_Action item_
Please retype the entries exactly as they stand, leaving out any pictures.

Collected data:
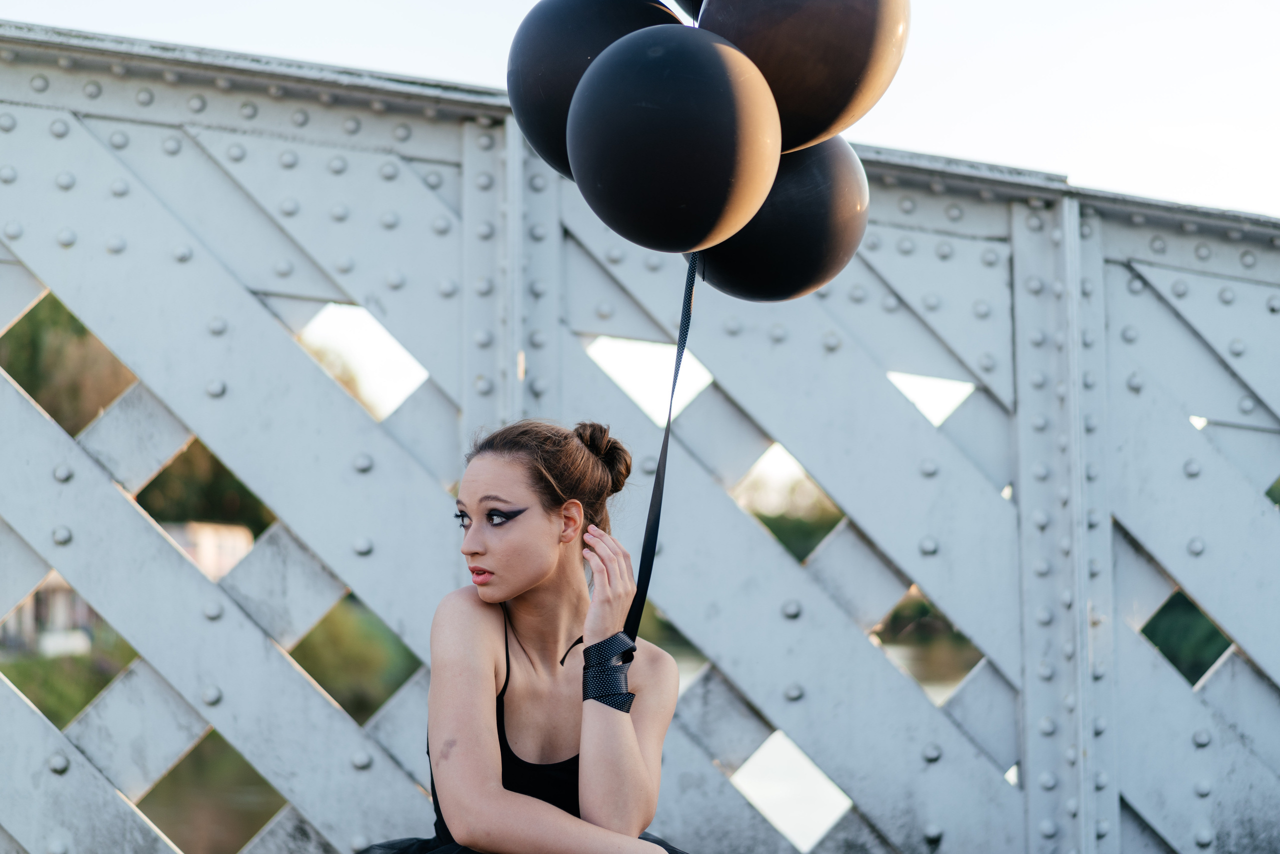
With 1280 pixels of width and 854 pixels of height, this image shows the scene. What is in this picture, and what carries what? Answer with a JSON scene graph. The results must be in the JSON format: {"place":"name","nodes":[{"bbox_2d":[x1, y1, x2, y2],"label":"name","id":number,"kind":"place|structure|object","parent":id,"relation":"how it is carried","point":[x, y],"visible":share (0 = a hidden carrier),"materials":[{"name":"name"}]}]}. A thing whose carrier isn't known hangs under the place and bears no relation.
{"place":"outdoors","nodes":[
{"label":"outdoors","id":0,"kind":"place"},
{"bbox_2d":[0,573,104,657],"label":"building","id":1,"kind":"structure","parent":0,"point":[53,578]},
{"bbox_2d":[0,641,138,728],"label":"grass bank","id":2,"kind":"structure","parent":0,"point":[18,683],"materials":[{"name":"green plant"}]},
{"bbox_2d":[160,520,252,579],"label":"building","id":3,"kind":"structure","parent":0,"point":[241,543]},
{"bbox_2d":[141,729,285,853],"label":"water","id":4,"kind":"structure","parent":0,"point":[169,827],"materials":[{"name":"brown liquid"}]},
{"bbox_2d":[0,0,1278,216],"label":"sky","id":5,"kind":"structure","parent":0,"point":[978,65],"materials":[{"name":"white"}]},
{"bbox_2d":[0,16,1279,853],"label":"bridge","id":6,"kind":"structure","parent":0,"point":[291,344],"materials":[{"name":"grey metal"}]},
{"bbox_2d":[363,416,693,851],"label":"woman","id":7,"kind":"object","parent":6,"relation":"on","point":[547,561],"visible":0.99},
{"bbox_2d":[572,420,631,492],"label":"hair bun","id":8,"kind":"object","parent":7,"relation":"on","point":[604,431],"visible":0.6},
{"bbox_2d":[695,0,908,154],"label":"balloon","id":9,"kind":"object","parent":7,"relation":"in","point":[802,100],"visible":0.83,"materials":[{"name":"rubber"}]},
{"bbox_2d":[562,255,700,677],"label":"ribbon","id":10,"kind":"object","parent":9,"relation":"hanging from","point":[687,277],"visible":0.73,"materials":[{"name":"black fabric"}]},
{"bbox_2d":[504,0,684,180],"label":"balloon","id":11,"kind":"object","parent":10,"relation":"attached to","point":[534,78],"visible":0.59,"materials":[{"name":"black rubber"}]},
{"bbox_2d":[565,21,780,255],"label":"balloon","id":12,"kind":"object","parent":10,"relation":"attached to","point":[687,90],"visible":0.97,"materials":[{"name":"black rubber"}]},
{"bbox_2d":[671,0,704,21],"label":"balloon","id":13,"kind":"object","parent":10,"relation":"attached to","point":[695,8],"visible":0.31,"materials":[{"name":"rubber"}]},
{"bbox_2d":[699,139,869,303],"label":"balloon","id":14,"kind":"object","parent":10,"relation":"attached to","point":[762,284],"visible":0.7,"materials":[{"name":"black rubber"}]},
{"bbox_2d":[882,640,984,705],"label":"water","id":15,"kind":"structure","parent":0,"point":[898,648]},
{"label":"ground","id":16,"kind":"structure","parent":0},
{"bbox_2d":[0,292,132,434],"label":"tree","id":17,"kind":"object","parent":16,"relation":"on","point":[33,389],"visible":0.36,"materials":[{"name":"green plant"}]},
{"bbox_2d":[137,442,269,533],"label":"tree","id":18,"kind":"object","parent":16,"relation":"on","point":[206,483],"visible":0.24,"materials":[{"name":"green plant"}]},
{"bbox_2d":[295,598,422,721],"label":"shrub","id":19,"kind":"object","parent":16,"relation":"on","point":[371,665],"visible":0.41,"materials":[{"name":"green plant"}]},
{"bbox_2d":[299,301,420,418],"label":"opening","id":20,"kind":"object","parent":16,"relation":"on","point":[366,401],"visible":0.2,"materials":[{"name":"plant"}]},
{"bbox_2d":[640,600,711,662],"label":"shrub","id":21,"kind":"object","parent":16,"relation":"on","point":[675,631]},
{"bbox_2d":[756,505,840,560],"label":"shrub","id":22,"kind":"object","parent":16,"relation":"on","point":[772,528],"visible":0.23,"materials":[{"name":"green plant"}]},
{"bbox_2d":[878,595,973,652],"label":"shrub","id":23,"kind":"object","parent":16,"relation":"on","point":[923,608],"visible":0.28,"materials":[{"name":"green plant"}]},
{"bbox_2d":[1142,589,1231,684],"label":"shrub","id":24,"kind":"object","parent":16,"relation":"on","point":[1163,643],"visible":0.25,"materials":[{"name":"green plant"}]}
]}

_Answer for the task_
With 1280 pixels of width and 854 pixels of height, this image shows the scene. What is in this picture, and what carries what? Answer with a JSON scene graph. The results must be in the JSON format: {"place":"name","nodes":[{"bbox_2d":[x1, y1, x2, y2],"label":"name","id":number,"kind":"place|structure|object","parent":id,"relation":"how it is carried","point":[x, y],"visible":share (0 = a hidden carrier),"materials":[{"name":"name"}]}]}. A thing whose carrier isn't known hangs under the place and bears no relation.
{"place":"outdoors","nodes":[
{"label":"outdoors","id":0,"kind":"place"},
{"bbox_2d":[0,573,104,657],"label":"building","id":1,"kind":"structure","parent":0,"point":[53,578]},
{"bbox_2d":[0,641,138,728],"label":"grass bank","id":2,"kind":"structure","parent":0,"point":[18,683],"materials":[{"name":"green plant"}]},
{"bbox_2d":[160,520,252,579],"label":"building","id":3,"kind":"structure","parent":0,"point":[241,543]},
{"bbox_2d":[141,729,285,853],"label":"water","id":4,"kind":"structure","parent":0,"point":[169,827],"materials":[{"name":"brown liquid"}]},
{"bbox_2d":[0,0,1278,216],"label":"sky","id":5,"kind":"structure","parent":0,"point":[978,65],"materials":[{"name":"white"}]},
{"bbox_2d":[0,16,1279,853],"label":"bridge","id":6,"kind":"structure","parent":0,"point":[291,344],"materials":[{"name":"grey metal"}]},
{"bbox_2d":[363,416,693,851],"label":"woman","id":7,"kind":"object","parent":6,"relation":"on","point":[547,561],"visible":0.99},
{"bbox_2d":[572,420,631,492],"label":"hair bun","id":8,"kind":"object","parent":7,"relation":"on","point":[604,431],"visible":0.6},
{"bbox_2d":[695,0,908,154],"label":"balloon","id":9,"kind":"object","parent":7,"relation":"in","point":[802,100],"visible":0.83,"materials":[{"name":"rubber"}]},
{"bbox_2d":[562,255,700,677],"label":"ribbon","id":10,"kind":"object","parent":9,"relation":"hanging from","point":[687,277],"visible":0.73,"materials":[{"name":"black fabric"}]},
{"bbox_2d":[504,0,684,180],"label":"balloon","id":11,"kind":"object","parent":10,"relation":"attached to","point":[534,78],"visible":0.59,"materials":[{"name":"black rubber"}]},
{"bbox_2d":[565,21,780,255],"label":"balloon","id":12,"kind":"object","parent":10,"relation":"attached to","point":[687,90],"visible":0.97,"materials":[{"name":"black rubber"}]},
{"bbox_2d":[671,0,704,21],"label":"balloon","id":13,"kind":"object","parent":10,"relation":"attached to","point":[695,8],"visible":0.31,"materials":[{"name":"rubber"}]},
{"bbox_2d":[699,139,869,303],"label":"balloon","id":14,"kind":"object","parent":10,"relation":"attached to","point":[762,284],"visible":0.7,"materials":[{"name":"black rubber"}]},
{"bbox_2d":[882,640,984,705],"label":"water","id":15,"kind":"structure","parent":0,"point":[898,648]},
{"label":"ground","id":16,"kind":"structure","parent":0},
{"bbox_2d":[0,292,132,434],"label":"tree","id":17,"kind":"object","parent":16,"relation":"on","point":[33,389],"visible":0.36,"materials":[{"name":"green plant"}]},
{"bbox_2d":[137,442,269,533],"label":"tree","id":18,"kind":"object","parent":16,"relation":"on","point":[206,483],"visible":0.24,"materials":[{"name":"green plant"}]},
{"bbox_2d":[295,598,422,721],"label":"shrub","id":19,"kind":"object","parent":16,"relation":"on","point":[371,665],"visible":0.41,"materials":[{"name":"green plant"}]},
{"bbox_2d":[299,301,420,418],"label":"opening","id":20,"kind":"object","parent":16,"relation":"on","point":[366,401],"visible":0.2,"materials":[{"name":"plant"}]},
{"bbox_2d":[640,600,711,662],"label":"shrub","id":21,"kind":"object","parent":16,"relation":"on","point":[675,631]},
{"bbox_2d":[756,505,840,560],"label":"shrub","id":22,"kind":"object","parent":16,"relation":"on","point":[772,528],"visible":0.23,"materials":[{"name":"green plant"}]},
{"bbox_2d":[878,595,973,652],"label":"shrub","id":23,"kind":"object","parent":16,"relation":"on","point":[923,608],"visible":0.28,"materials":[{"name":"green plant"}]},
{"bbox_2d":[1142,589,1231,684],"label":"shrub","id":24,"kind":"object","parent":16,"relation":"on","point":[1163,643],"visible":0.25,"materials":[{"name":"green plant"}]}
]}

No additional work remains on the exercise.